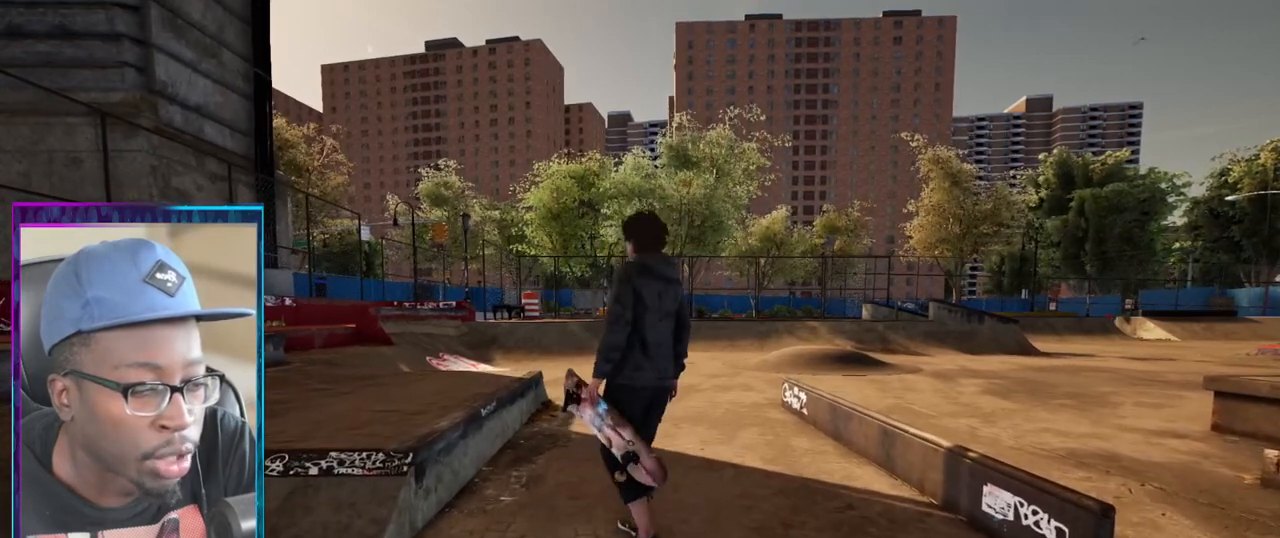
{"buttons": [], "left_stick": "center", "right_stick": "center", "events": [[117, "left_stick", "up"], [417, "left_stick", "center"]]}
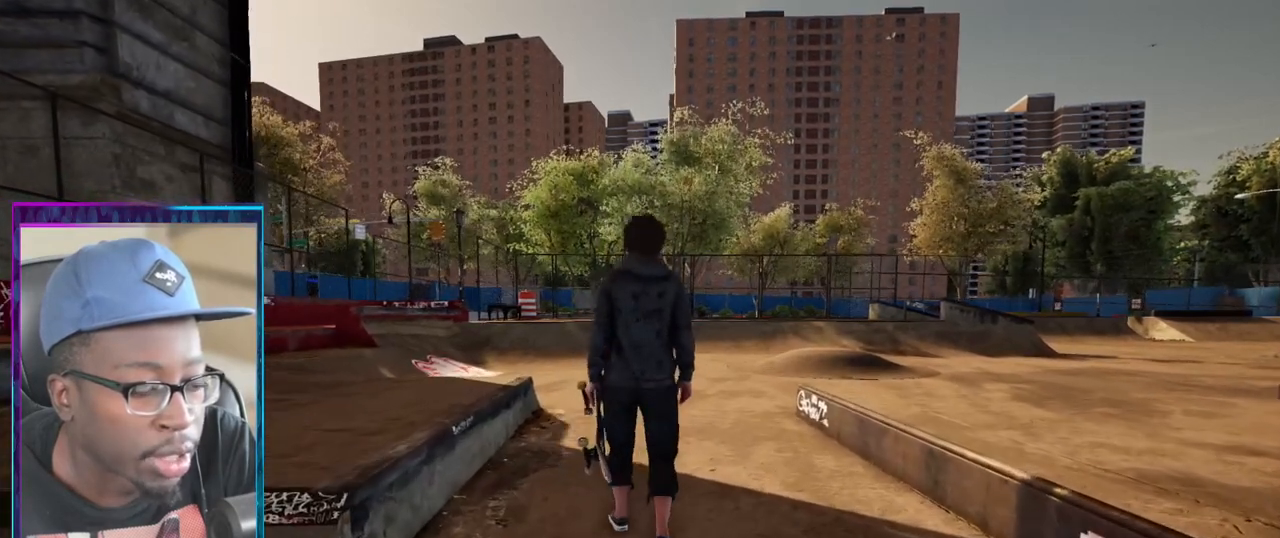
{"buttons": [], "left_stick": "center", "right_stick": "center", "events": []}
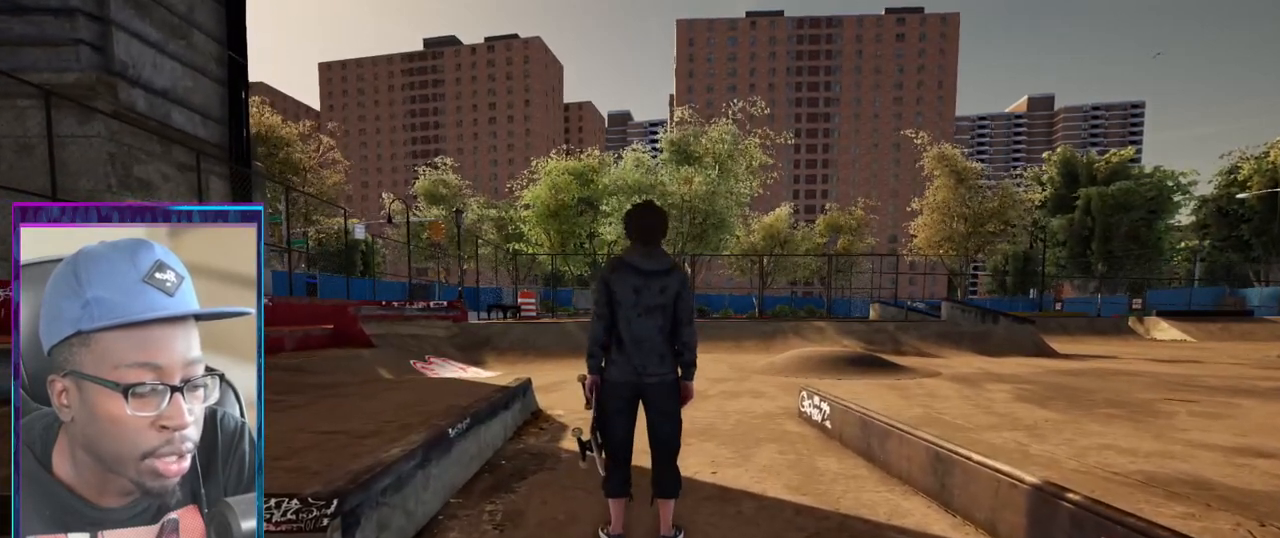
{"buttons": [], "left_stick": "down", "right_stick": "center", "events": [[250, "left_stick", "down-right"], [484, "left_stick", "down"]]}
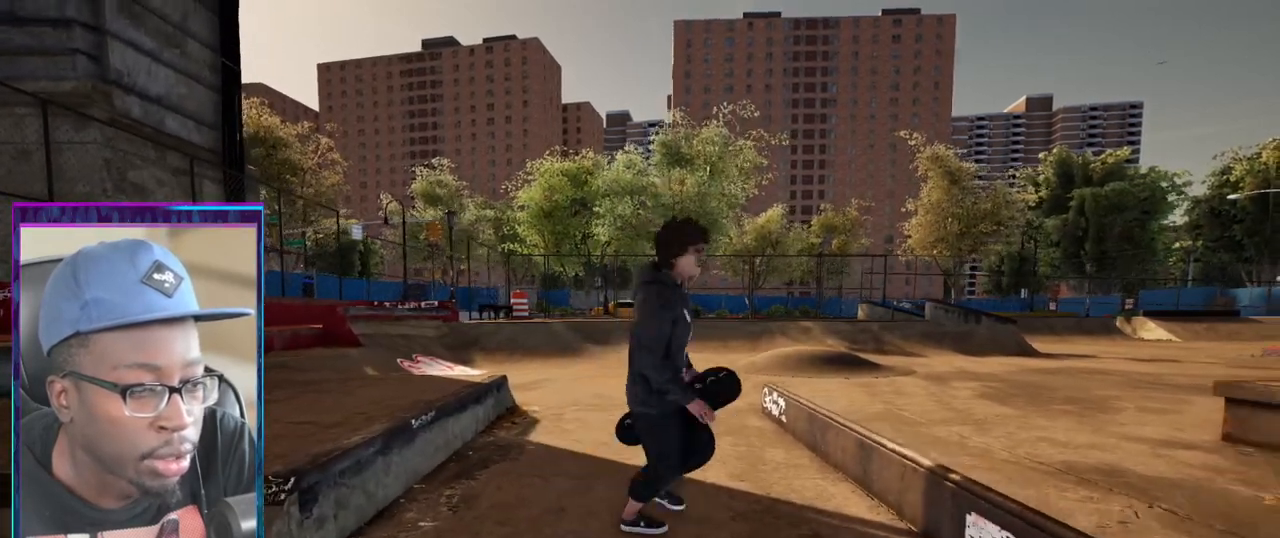
{"buttons": [], "left_stick": "left", "right_stick": "center", "events": [[217, "left_stick", "down-left"], [334, "left_stick", "left"]]}
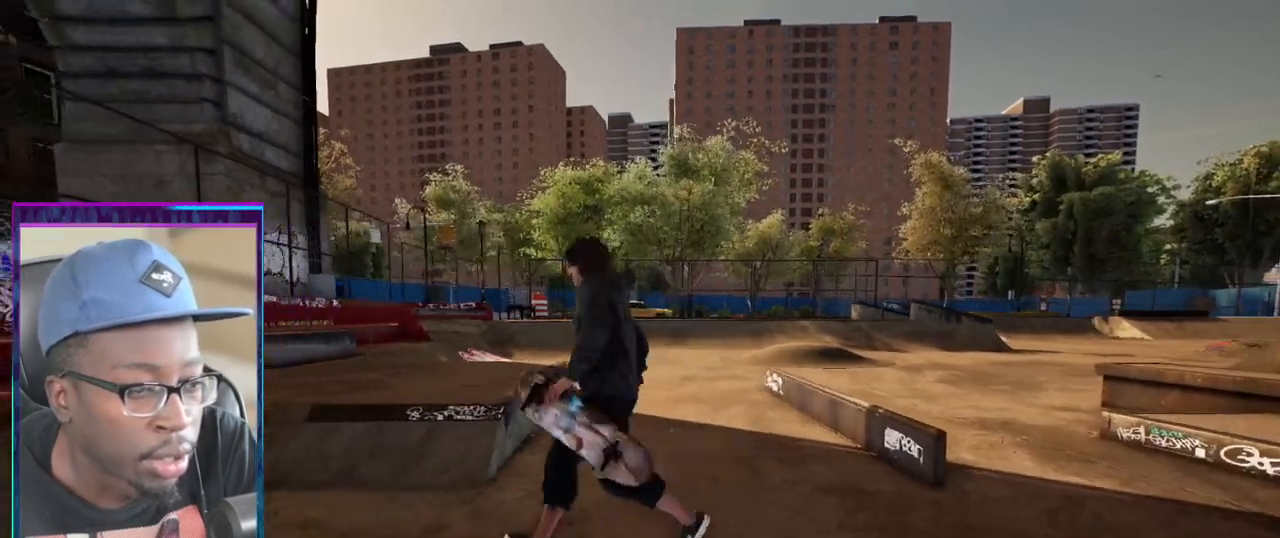
{"buttons": [], "left_stick": "up", "right_stick": "center", "events": [[150, "left_stick", "center"], [200, "left_stick", "down-right"], [317, "left_stick", "right"], [484, "left_stick", "up"]]}
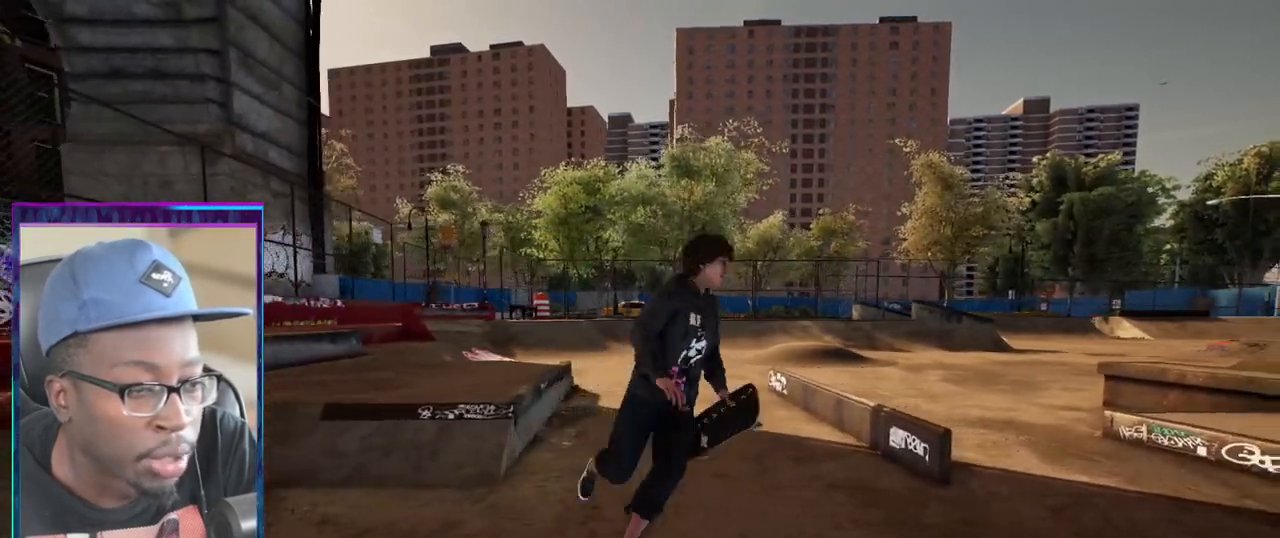
{"buttons": [], "left_stick": "center", "right_stick": "center", "events": [[50, "left_stick", "up-left"], [167, "left_stick", "up"], [451, "left_stick", "center"]]}
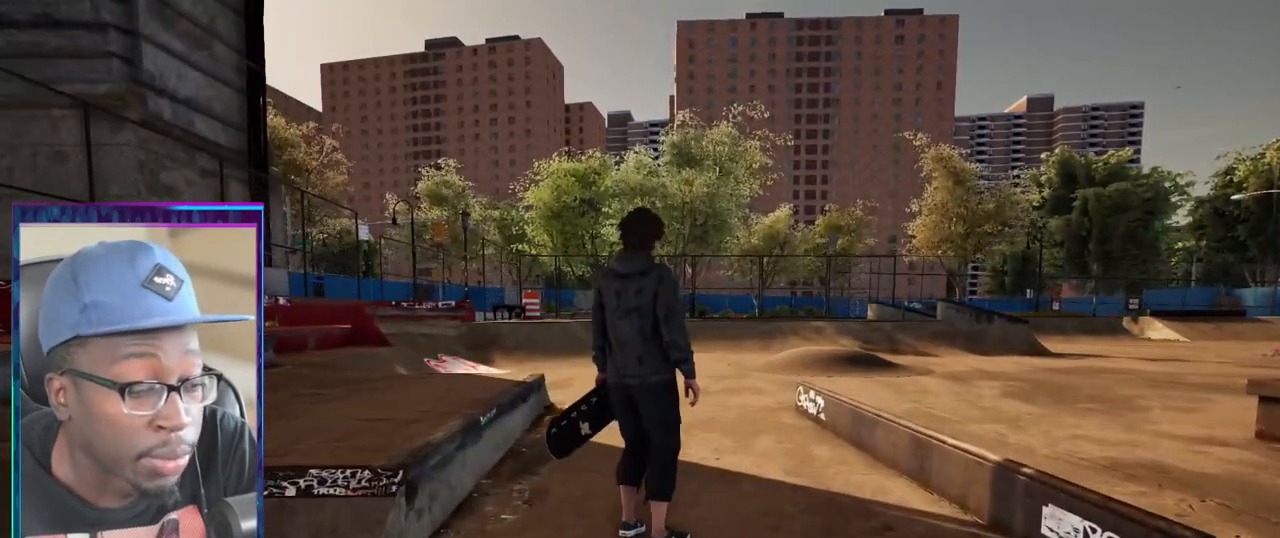
{"buttons": [], "left_stick": "down", "right_stick": "center", "events": [[217, "left_stick", "up"], [450, "left_stick", "center"], [500, "left_stick", "down"]]}
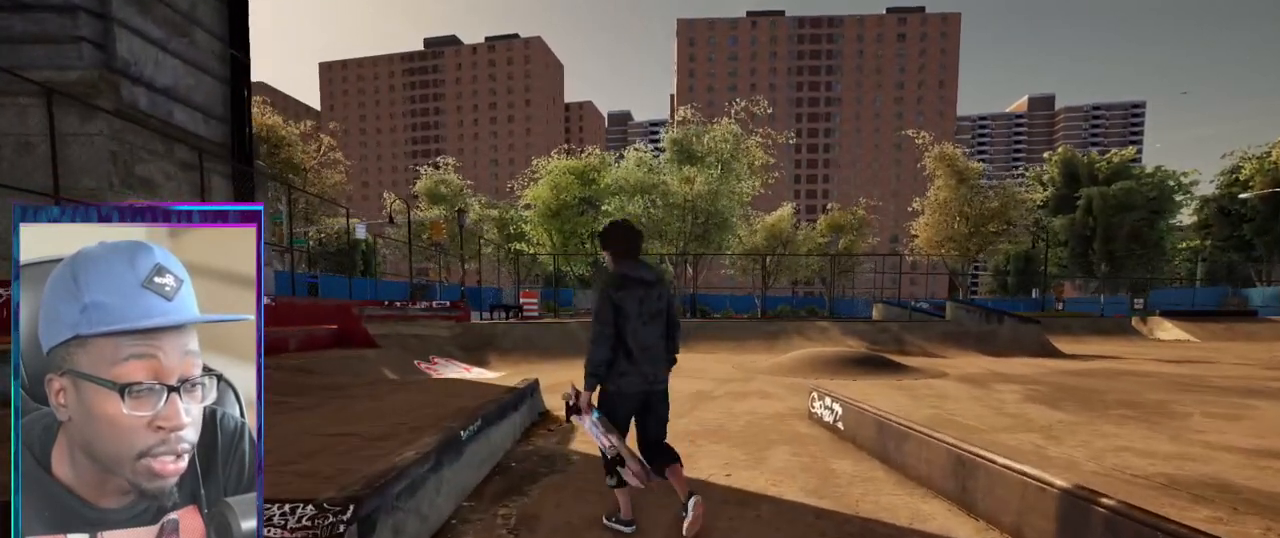
{"buttons": [], "left_stick": "down-right", "right_stick": "center", "events": [[451, "left_stick", "down-right"]]}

**Task details:** Scan the material above and determine how many lines include the word "down"; report only the number.

**Answer to this task:** 5